A video shot by bystanders shows Lam ordering Minassian to the ground, Minassian insisting that the constable shoot him.
“He’s shaken up by the whole thing, and shaken up by the magnitude. He said, ‘You know, I was just doing my job,’ ” Mike McCormack, the head of the police union in Toronto, tells the Toronto Star. “He’s been confronted by someone who is making like he has a weapon, threatening the officer’s life, trying to get the officer to shoot him, and he arrests that guy.”
Toronto is treating Lam like the hero he obviously is.
The incident stands in sharp contrast to the experience of Stephen Mader, a cop I wrote about last year in Weirton, W.Va., where Ronald Williams was begging to be shot and killed.
But Mader wouldn’t do it.

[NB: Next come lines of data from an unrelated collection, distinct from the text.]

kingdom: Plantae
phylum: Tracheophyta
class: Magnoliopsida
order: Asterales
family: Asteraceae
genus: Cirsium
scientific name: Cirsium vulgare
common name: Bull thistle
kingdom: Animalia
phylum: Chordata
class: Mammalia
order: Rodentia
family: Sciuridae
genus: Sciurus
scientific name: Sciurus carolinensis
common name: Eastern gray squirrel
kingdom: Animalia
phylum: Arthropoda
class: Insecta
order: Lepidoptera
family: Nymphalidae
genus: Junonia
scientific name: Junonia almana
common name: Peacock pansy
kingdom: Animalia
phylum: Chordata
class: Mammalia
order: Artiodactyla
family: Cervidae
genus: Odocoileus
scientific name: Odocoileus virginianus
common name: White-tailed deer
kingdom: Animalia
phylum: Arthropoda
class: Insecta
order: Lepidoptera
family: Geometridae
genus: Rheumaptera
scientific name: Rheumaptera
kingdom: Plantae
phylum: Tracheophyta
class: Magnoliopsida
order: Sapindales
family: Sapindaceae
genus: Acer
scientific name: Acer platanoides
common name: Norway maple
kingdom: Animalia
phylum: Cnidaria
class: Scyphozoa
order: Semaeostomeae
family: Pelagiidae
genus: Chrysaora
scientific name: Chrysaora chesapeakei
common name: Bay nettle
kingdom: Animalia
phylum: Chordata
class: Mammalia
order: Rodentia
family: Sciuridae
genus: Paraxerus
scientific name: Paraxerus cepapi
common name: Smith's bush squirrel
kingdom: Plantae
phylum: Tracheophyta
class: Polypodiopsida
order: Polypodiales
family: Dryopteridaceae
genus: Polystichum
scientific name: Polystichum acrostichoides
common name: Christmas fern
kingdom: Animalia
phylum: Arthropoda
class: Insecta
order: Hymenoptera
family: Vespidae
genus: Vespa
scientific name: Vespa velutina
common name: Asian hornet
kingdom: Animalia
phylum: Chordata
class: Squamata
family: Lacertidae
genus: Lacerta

Another cop showed up and did it.
Then Mader was fired.
In February of this year, Mader settled a lawsuit against his city for $175,000.
“No police officer should ever lose their job — or have their name dragged through the mud — for choosing to talk to, rather than shoot, a fellow citizen,” his lawyer said.
Mader isn’t a cop anymore. He drives a truck for a living now.